Proper nutrition is important for any child, but particularly one with cystic fibrosis. Sufferers of the disease often need 20-30% more calories than those without it, and as a result, many patients with cystic fibrosis do not eat as much as their body needs. Part of this is due to malabsorption by the pancreas, as cystic fibrosis affects the digestive system.
Infants and children may be prescribed pancreatic enzymes to help them absorb fat and other nutrients more effectively. Others may be given tube feedings to help them receive sufficient calories. Whatever your child's situation, you should be aware of their nutritional needs and how you can help satisfy them.

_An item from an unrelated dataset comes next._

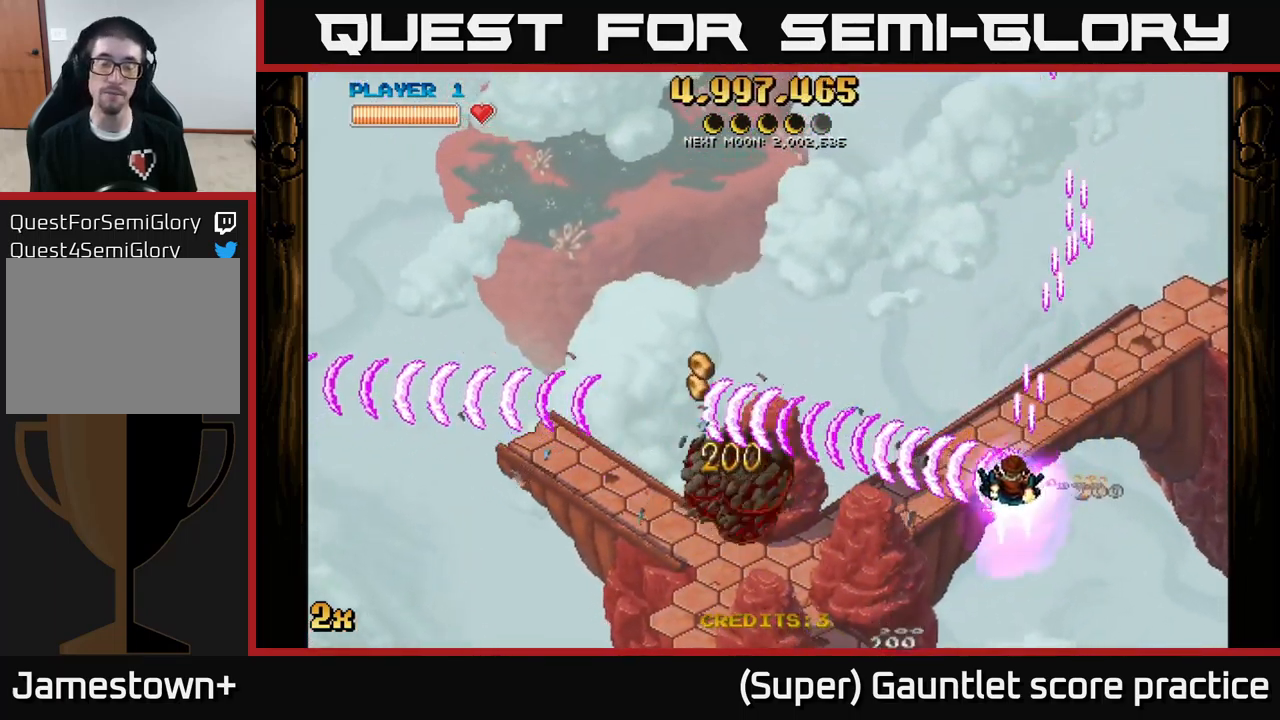
{"buttons": ["A"], "left_stick": "down-left", "events": [[67, "A", "down"]]}
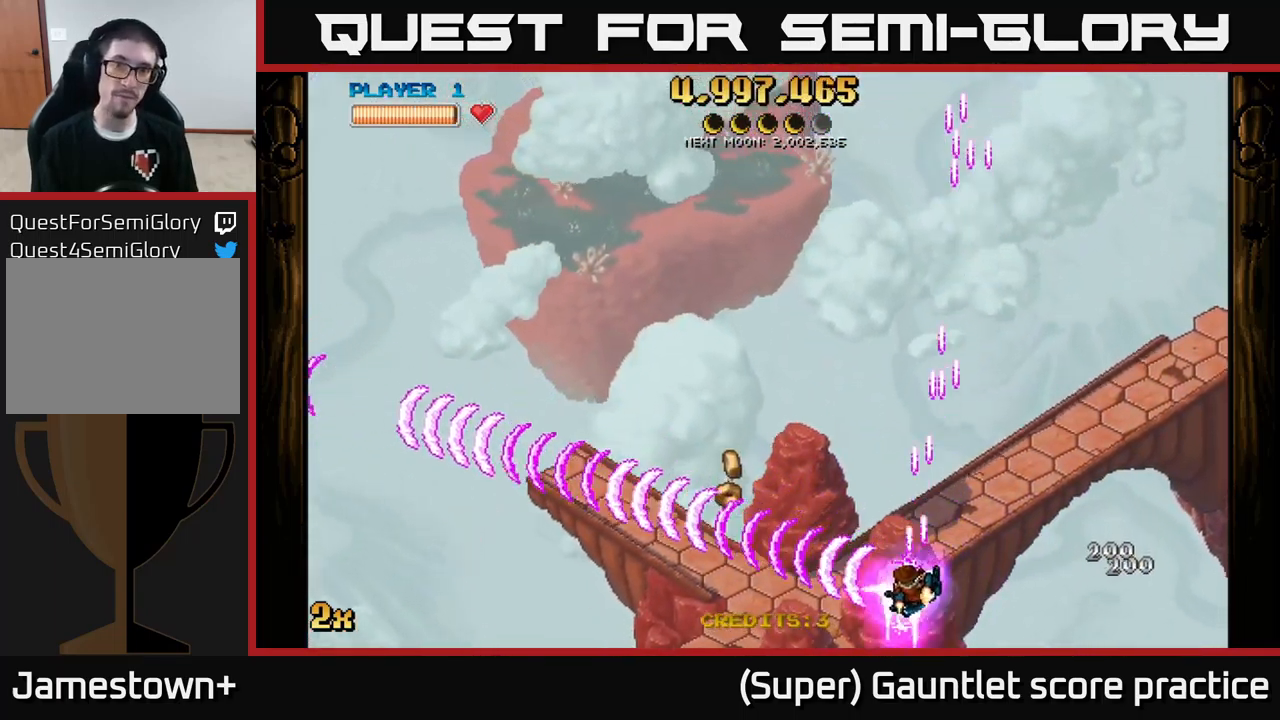
{"buttons": ["A"], "left_stick": "up-left", "events": [[484, "left_stick", "up-left"]]}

Because of the correlation between higher body weight and better lung function, it is important that cystic fibrosis patients try to get an appropriate amount of calories. Some ways to do this for your child include:
- Ensuring they eat often enough—both meals and snacks should be regular.
- Adding supplements to milkshakes/smoothies. These types of drinks typically have a high-calorie-to-volume ratio and can be easily consumed.
- Giving your child high-fat/high-calorie foods, preferably those that have solid nutritional benefits. For example, avocados, nuts and seeds, and spreads like peanut butter.